Evaluating Open-Source Vision-Language Models for Multimodal Sarcasm Detection
Basnet, Farabi, Ranasinghe et al.
Recent advances in open-source vision-language models (VLMs) offer new opportunities for understanding complex and subjective multimodal phenomena such as sarcasm. In this work, we evaluate seven state-of-the-art VLMs - BLIP2, InstructBLIP, OpenFlamingo, LLaVA, PaliGemma, Gemma3, and Qwen-VL - on their ability to detect multimodal sarcasm using zero-, one-, and few-shot prompting. Furthermore, we evaluate the models' capabilities in generating explanations to sarcastic instances. We evaluate the capabilities of VLMs on three benchmark sarcasm datasets (Muse, MMSD2.0, and SarcNet). Our primary objectives are twofold: (1) to quantify each model's performance in detecting sarcastic image-caption pairs, and (2) to assess their ability to generate human-quality explanations that highlight the visual-textual incongruities driving sarcasm. Our results indicate that, while current models achieve moderate success in binary sarcasm detection, they are still not able to generate high-quality explanations without task-specific finetuning.
academic
Evaluating Open-Source Vision-Language Models for Multimodal Sarcasm Detection
This study evaluates the performance of seven state-of-the-art open-source vision-language models (VLMs) on multimodal sarcasm detection (MSD) tasks, including BLIP2, InstructBLIP, OpenFlamingo, LLaVA, PaliGemma, Gemma3, and Qwen-VL. The research employs zero-shot, one-shot, and few-shot prompting strategies and assesses the models' ability to generate sarcasm explanations. Experiments are conducted on three benchmark datasets (Muse, MMSD2.0, and SarcNet). Results demonstrate that while current models achieve moderate success in binary sarcasm detection, they fail to generate high-quality explanations without task-specific fine-tuning.
Core Problem: Evaluating the capabilities of open-source vision-language models on multimodal sarcasm detection (MSD) tasks, including both detection and explanation of sarcastic content
Challenges: Sarcasm is a complex linguistic phenomenon where intended meaning contradicts literal expression. In multimodal environments, sarcastic effects often arise from mismatches between visual and textual content
Social Media Prevalence: On social platforms, sarcasm is frequently realized through image-text pairings. Understanding such cross-modal inconsistencies is crucial for sentiment analysis and content understanding
Technological Advancement: The development of large-scale vision-language models provides new opportunities for understanding complex subjective multimodal phenomena
Application Value: Highly relevant to social media content moderation, sentiment analysis, and offensive language detection tasks
Insufficient Research: While VLMs demonstrate strong performance across various tasks, their performance on MSD tasks remains underexplored
Methodological Constraints: Early MSD research primarily relied on separate feature extractors and feature aggregation techniques, lacking end-to-end multimodal understanding
Explanation Capabilities: Existing models focus mainly on classification accuracy, with limited research on generating human-quality explanations
Unified Evaluation Framework: Provides a unified in-context learning framework with integrated image, few-shot examples, and explanation seeds applicable to seven different VLMs
Systematic Benchmarking: Conducts systematic zero-shot, one-shot, and few-shot evaluations across three MSD benchmark datasets
Explanation Generation Assessment: Evaluates each model's ability to generate free-form sarcasm explanations, filling a research gap in the field
In-depth Analysis: Reveals the separation phenomenon between classification performance and explanation quality, providing important insights for future research
The paper cites 46 relevant references covering important works in sarcasm detection, multimodal learning, and vision-language models across multiple research domains, providing a solid theoretical foundation for the research.

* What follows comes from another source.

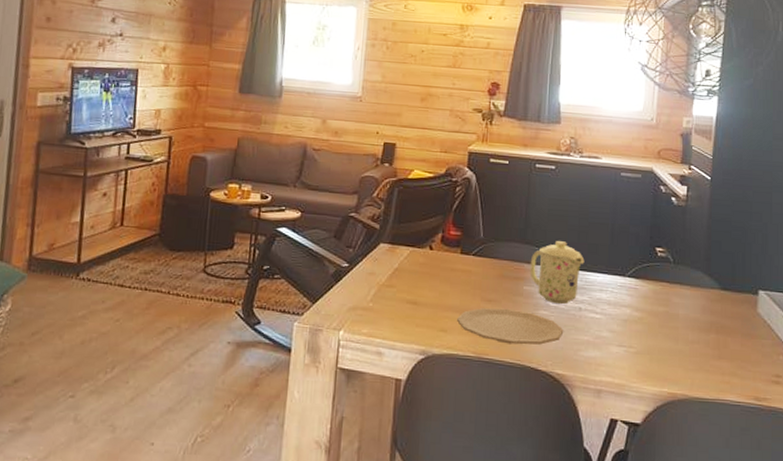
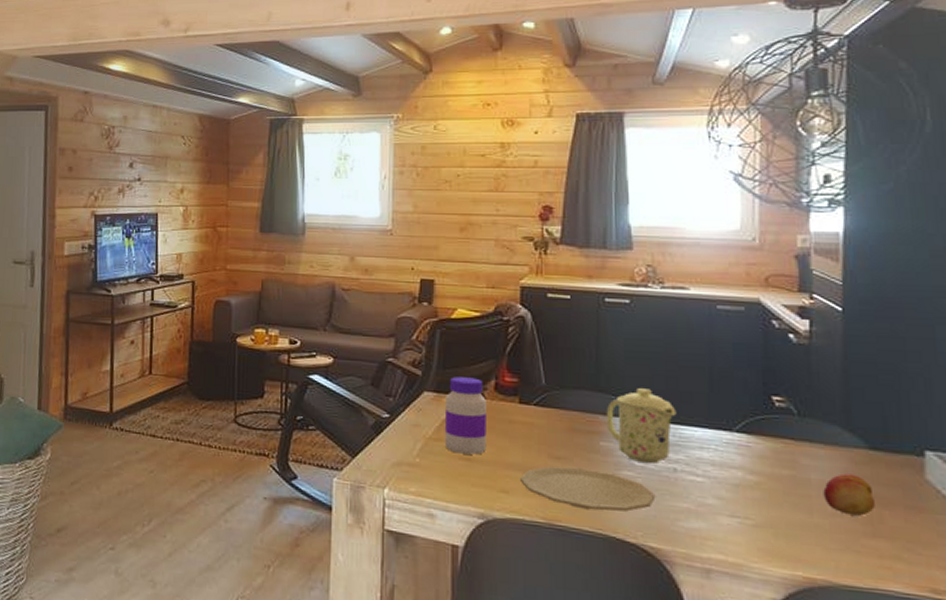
jar: none [395,230,433,299] -> present [444,377,487,455]
fruit: none [687,309,722,342] -> present [823,473,875,516]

Overall Assessment: This is a high-quality empirical research paper that fills the gap in evaluating open-source VLMs on multimodal sarcasm detection tasks. The research design is sound, experiments are comprehensive, and conclusions have practical value. While there is room for improvement in deep analysis and evaluation metrics, the work makes important contributions to the field's development.